Une annonce encore floue
Le retour de la guerre froide ? L’annonce de Donald Trump de reprendre les essais nucléaires est en tout cas symbolique, puisqu’en 1992 les Etats-Unis avaient décidé unilatéralement un moratoire sur leurs tests nucléaires.
« Les essais ont été arrêtés parce que les puissances ont estimé pouvoir maintenir leurs arsenaux par d’autres méthodes : modélisation informatique, essais non-explosifs (lasers, bancs d’essais, etc.) et coopération technologique (la France et le Royaume-Uni travaillent ensemble sur certains aspects) », précise le général Dominique Trinquant, ancien chef de la mission militaire française auprès de l’ONU. « Ces approches permettent de s’affranchir d’essais nucléaires réels tout en garantissant la fiabilité des têtes et des systèmes. »
L’application concrète de la décision de Donald Trump reste néanmoins très incertaine. Ni calendrier, ni site d’essai n’ont été précisés.
« L’annonce de Trump fait la une de la presse américaine », observe le politologue André Kaspi. C’est un événement important, mais aussi révélateur d’un réflexe désormais bien connu : tout ce qui touche à Trump provoque une réaction immédiate. Cette décision s’inscrit avant tout comme une réponse directe aux déclarations de Vladimir Poutine sur le nouvel armement nucléaire russe. »
Une réponse à Vladimir Poutine
Quelques heures avant l’annonce américaine, Vladimir Poutine avait en effet vanté les mérites du Burevestnik, un missile de croisière à propulsion nucléaire, et du Poséidon, un drone sous-marin capable d’emporter une ogive atomique.
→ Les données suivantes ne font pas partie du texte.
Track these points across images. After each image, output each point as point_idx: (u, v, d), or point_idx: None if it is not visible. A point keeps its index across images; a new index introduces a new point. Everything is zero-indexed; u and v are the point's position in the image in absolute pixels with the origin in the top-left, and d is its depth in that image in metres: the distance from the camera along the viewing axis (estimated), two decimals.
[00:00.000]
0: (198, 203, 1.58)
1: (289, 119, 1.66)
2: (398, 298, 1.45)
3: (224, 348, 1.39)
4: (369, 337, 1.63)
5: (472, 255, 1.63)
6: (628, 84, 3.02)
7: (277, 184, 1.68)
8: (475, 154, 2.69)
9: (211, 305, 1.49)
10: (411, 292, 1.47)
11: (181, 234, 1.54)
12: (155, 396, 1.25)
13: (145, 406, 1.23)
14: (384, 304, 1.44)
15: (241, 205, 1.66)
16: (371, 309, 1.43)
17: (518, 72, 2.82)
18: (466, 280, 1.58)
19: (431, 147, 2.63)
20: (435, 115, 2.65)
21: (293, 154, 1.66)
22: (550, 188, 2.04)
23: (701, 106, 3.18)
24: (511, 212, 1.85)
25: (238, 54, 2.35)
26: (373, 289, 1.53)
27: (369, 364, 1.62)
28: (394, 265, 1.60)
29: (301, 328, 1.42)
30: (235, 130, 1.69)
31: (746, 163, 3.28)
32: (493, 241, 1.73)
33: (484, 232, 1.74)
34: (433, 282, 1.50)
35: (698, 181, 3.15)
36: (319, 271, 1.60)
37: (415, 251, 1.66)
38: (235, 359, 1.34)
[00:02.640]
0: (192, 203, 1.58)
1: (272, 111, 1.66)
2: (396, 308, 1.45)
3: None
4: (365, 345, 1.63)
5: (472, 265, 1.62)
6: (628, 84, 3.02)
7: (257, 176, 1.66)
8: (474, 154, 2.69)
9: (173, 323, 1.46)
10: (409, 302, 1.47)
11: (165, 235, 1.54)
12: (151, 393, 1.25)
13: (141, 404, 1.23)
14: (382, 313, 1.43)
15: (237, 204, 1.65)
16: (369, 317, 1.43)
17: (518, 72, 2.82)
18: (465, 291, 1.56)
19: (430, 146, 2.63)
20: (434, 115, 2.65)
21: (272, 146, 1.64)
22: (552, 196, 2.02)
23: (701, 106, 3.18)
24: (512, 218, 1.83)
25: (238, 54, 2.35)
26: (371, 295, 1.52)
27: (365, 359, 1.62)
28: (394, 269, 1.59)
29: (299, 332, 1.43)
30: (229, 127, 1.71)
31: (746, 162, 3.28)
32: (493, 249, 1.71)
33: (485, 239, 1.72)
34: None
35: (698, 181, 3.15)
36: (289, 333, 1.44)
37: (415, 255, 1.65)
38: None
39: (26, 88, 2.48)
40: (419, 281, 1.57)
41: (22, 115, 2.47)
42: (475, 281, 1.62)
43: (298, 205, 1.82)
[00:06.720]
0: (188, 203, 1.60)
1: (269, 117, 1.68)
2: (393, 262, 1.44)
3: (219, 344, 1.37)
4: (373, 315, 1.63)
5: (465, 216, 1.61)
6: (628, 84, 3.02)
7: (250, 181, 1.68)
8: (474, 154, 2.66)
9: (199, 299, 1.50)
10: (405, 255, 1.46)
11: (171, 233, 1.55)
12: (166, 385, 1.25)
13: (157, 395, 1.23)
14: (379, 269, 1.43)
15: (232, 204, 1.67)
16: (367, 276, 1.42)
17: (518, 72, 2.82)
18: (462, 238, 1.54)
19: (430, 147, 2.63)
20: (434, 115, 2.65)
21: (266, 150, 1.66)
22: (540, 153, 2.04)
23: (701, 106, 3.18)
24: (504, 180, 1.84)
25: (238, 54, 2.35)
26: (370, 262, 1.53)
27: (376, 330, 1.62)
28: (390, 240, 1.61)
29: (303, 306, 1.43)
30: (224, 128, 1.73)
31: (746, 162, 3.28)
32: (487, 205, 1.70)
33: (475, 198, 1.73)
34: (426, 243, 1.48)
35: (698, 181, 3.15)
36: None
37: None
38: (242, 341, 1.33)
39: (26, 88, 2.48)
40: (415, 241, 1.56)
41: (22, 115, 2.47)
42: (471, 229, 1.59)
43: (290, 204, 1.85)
« Le propulseur nucléaire, c’est ça la vraie nouveauté ! », analyse Dominique Trinquant. « Au lieu d’une fusée avec un carburant classique, limitée en portée, le moteur nucléaire permettrait théoriquement un vol infini. L’engin pourrait tourner autour de la Terre et frapper n’importe où, à tout moment. »
Pour l’heure, seuls les Russes affirment avoir testé avec succès un tel système. Le Kremlin évoque un vol d’environ quinze heures, mais ces chiffres sont impossibles à vérifier de manière indépendante. Aujourd’hui, aucun pays au monde ne revendique la possession d’une telle arme.
La semaine dernière, Donald Trump a reporté sine die un projet de rencontre avec Vladimir Poutine, en expliquant ne pas souhaiter de discussions « pour rien » sur le dossier ukrainien. Dans la foulée, Washington a imposé de nouvelles sanctions sur les hydrocarbures russes. « Le dialogue entre les Etats-Unis et la Russie est au plus bas, on est dans l’escalade verbale et la tension ne cesse de monter » ajoute André Kaspi.
Des traités fragilisés
La rivalité entre Washington et Moscou intervient dans un contexte où les grands accords de désarmement vacillent. « Le seul traité encore actif, c’est le New START, qui limite le nombre de têtes nucléaires américaines et russes. Il court jusqu’en février 2026, mais la Russie en a suspendu les inspections », rappelle Dominique Trinquant. « Si aucun nouvel accord n’est trouvé d’ici là, il tombera, et il n’y aura plus ni limitation, ni contrôle. »
Selon le dernier rapport annuel de l’Institut de recherche international pour la paix de Stockholm (Sipri), les Russes disposeraient de 5 489 ogives nucléaires contre 5 177 pour les Américains. La France en aurait, elle, 300. Mais derrière le duel de postures entre Washington et Moscou, l’ombre de Pékin plane également. « Il s’agit d’éviter qu’un troisième partenaire entre dans la danse nucléaire, en l’occurrence la Chine, qui a considérablement modernisé son arsenal ces derniers mois » précise André Kaspi. Le régime chinois disposerait actuellement de 600 ogives nucléaires.